§ **Text shown**:
The script, co-written by the Material Girl, is a plotless stream of incidents meant to illustrate how these flawed souls work their way back to the light. Hutz tell us as much in a graceless monologue, explaining that scoundrels crave grace while saints desire degradation. Actually, he elucidates every notion in the film's empty little head, starting half his lines with the catchphrase, "In my country we have a saying. ... " Here's one Madonna might want to memorize: "Don't quit your day job."

COLIN COVERT

'MIDNIGHT MOVIE'

★★ out of four stars

Unrated by the MPAA; profanity, nudity, gory violence.

Where: Oak Street Cinema.

When: 9:30 p.m. today-Sun.

Slightly cleverer than your run-of-the-mill slasher flick, "Midnight Movie" traps a dozen fright-film fans in a downscale theater for a legendary horror film that hasn't been seen for 40 years. When the scratchy old film-within-the-film unreels, we learn why -- the movie's masked maniac feeds on fear and exits the screen to butcher viewers in the audience. Competently written and directed by Jack Messitt, it follows the "Ten Little Indians" template, dispatching cast members and then dragging their bodies back to the black-and-white world onscreen. Despite its share of slack, stale passages and an all-too-anonymous ghoul, the film delivers 80 minutes of jokes, jolts and jumps, and the technical specs are sharp -- when Messitt gets his hands on a real budget, look out!

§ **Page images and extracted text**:

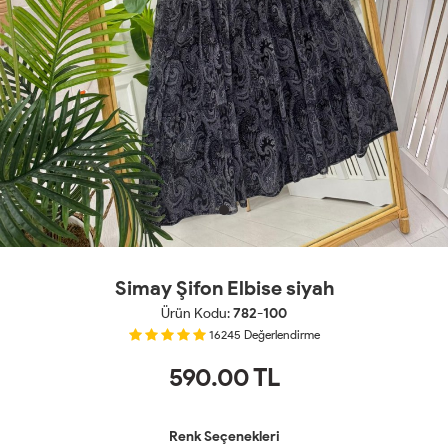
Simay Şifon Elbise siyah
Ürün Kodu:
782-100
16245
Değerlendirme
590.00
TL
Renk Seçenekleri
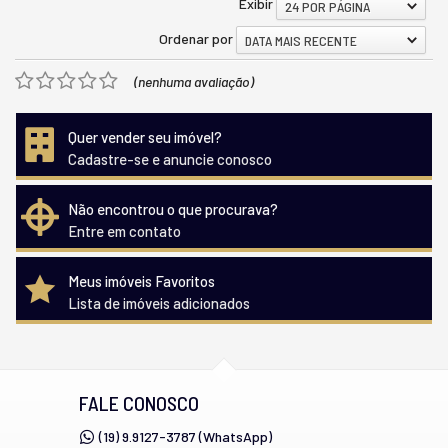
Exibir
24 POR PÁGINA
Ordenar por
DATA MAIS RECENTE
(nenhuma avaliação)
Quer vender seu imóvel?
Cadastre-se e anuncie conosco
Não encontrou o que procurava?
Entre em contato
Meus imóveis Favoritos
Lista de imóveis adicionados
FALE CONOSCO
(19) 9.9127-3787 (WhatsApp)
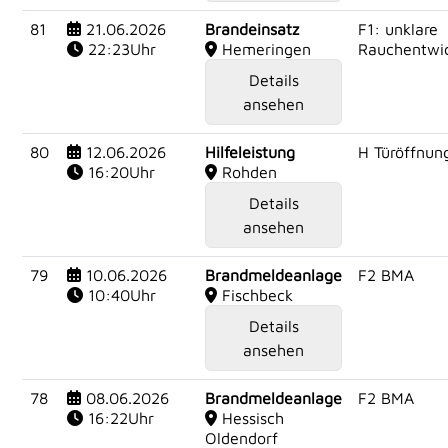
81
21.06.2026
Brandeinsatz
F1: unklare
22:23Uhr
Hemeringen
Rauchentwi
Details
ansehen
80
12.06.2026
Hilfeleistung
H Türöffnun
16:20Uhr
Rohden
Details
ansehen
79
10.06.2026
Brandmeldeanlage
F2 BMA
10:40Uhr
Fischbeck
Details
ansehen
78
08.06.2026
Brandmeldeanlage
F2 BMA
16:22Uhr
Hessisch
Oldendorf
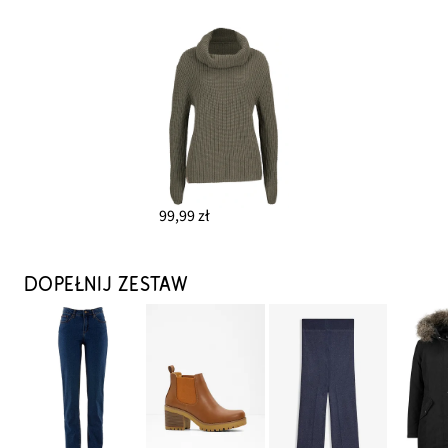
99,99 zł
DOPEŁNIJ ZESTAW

§ **Apply what you read**:
1/ In the film reviews, who wrote and directed "Midnight Movie"?
2/ Return the passage of the film reviews from "COLIN COVERT" to "9:30 p.m. today-Sun.", copied verbatim.
3/ Resume the film reviews after their final sentence, keeping the same style.
The records are independent material and are not part of the film reviews.

§ **Responses**:
1/ Jack Messitt

2/
COLIN COVERT

'MIDNIGHT MOVIE'

★★ out of four stars

Unrated by the MPAA; profanity, nudity, gory violence.

Where: Oak Street Cinema.

When: 9:30 p.m. today-Sun.

3/
COLIN COVERT

'AUGUST EVENING'

★★ out of four stars

Rating: PG-13, language.

Where: Parkway.

As pensive as this drama purports to be, it is surprising how often one feels frustrated by "August Evening." It is the simple story of Jaime (the great Pedro Castaneda), an undocumented Mexican immigrant, and his daughter-in-law Lupe (Veronica Loren) as they struggle to make ends meet in San Antonio. The director, Chris Eska, has no sense of space, or even time -- we're left wondering where the characters are and how much time has elapsed. Plot twists come elbowing in with the subtlety of a political robo-call on a pleasant Sunday evening. Worse, while the men are complex and fascinating, the women here are either shrews or martyrs. Despite stunning photography and some effective performances, "August Evening" is a disappointment.